**ACTION ITEM**
Go through the records and report each line holding the string "days".

►

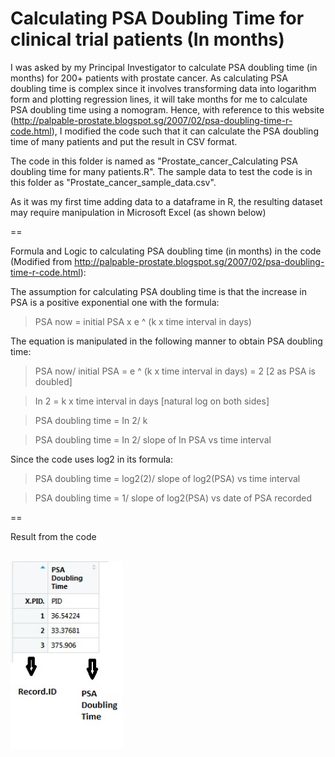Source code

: # Calculating PSA Doubling Time for clinical trial patients (In months)

I was asked by my Principal Investigator to calculate PSA doubling time (in months) for 200+ patients with prostate cancer. As calculating PSA doubling time is complex since it involves transforming data into logarithm form and plotting regression lines, it will take months for me to calculate PSA doubling time using a nomogram. Hence, with reference to this website (http://palpable-prostate.blogspot.sg/2007/02/psa-doubling-time-r-code.html), I modified the code such that it can calculate the PSA doubling time of many patients and put the result in CSV format. 

The code in this folder is named as "Prostate_cancer_Calculating PSA doubling time for many patients.R". The sample data to test the code is in this folder as "Prostate_cancer_sample_data.csv". 

As it was my first time adding data to a dataframe in R, the resulting dataset may require manipulation in Microsoft Excel (as shown below) 

==

Formula and Logic to calculating PSA doubling time (in months) in the code
(Modified from http://palpable-prostate.blogspot.sg/2007/02/psa-doubling-time-r-code.html):

The assumption for calculating PSA doubling time is that the increase in PSA is a positive exponential one with the formula:
> PSA now = initial PSA x e ^ (k x time interval in days)

The equation is manipulated in the following manner to obtain PSA doubling time:
> PSA now/ initial PSA = e ^ (k x time interval in days) = 2 [2 as PSA is doubled]

> In 2 = k x time interval in days [natural log on both sides]

> PSA doubling time = In 2/ k

> PSA doubling time = In 2/ slope of In PSA vs time interval

Since the code uses log2 in its formula:
> PSA doubling time = log2(2)/ slope of log2(PSA) vs time interval

> PSA doubling time = 1/ slope of log2(PSA) vs date of PSA recorded

==

Result from the code

<br>
<img height = "300", src = "https://github.com/conan-koh123/Calculating-PSA-Doubling-Time-for-clinical-trial-patients/blob/master/Result%20of%20sample%20data.jpg"/>
</br>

◄

**SOLUTION FOR THIS EXERCISE**
> PSA now = initial PSA x e ^ (k x time interval in days)
> PSA now/ initial PSA = e ^ (k x time interval in days) = 2 [2 as PSA is doubled]
> In 2 = k x time interval in days [natural log on both sides]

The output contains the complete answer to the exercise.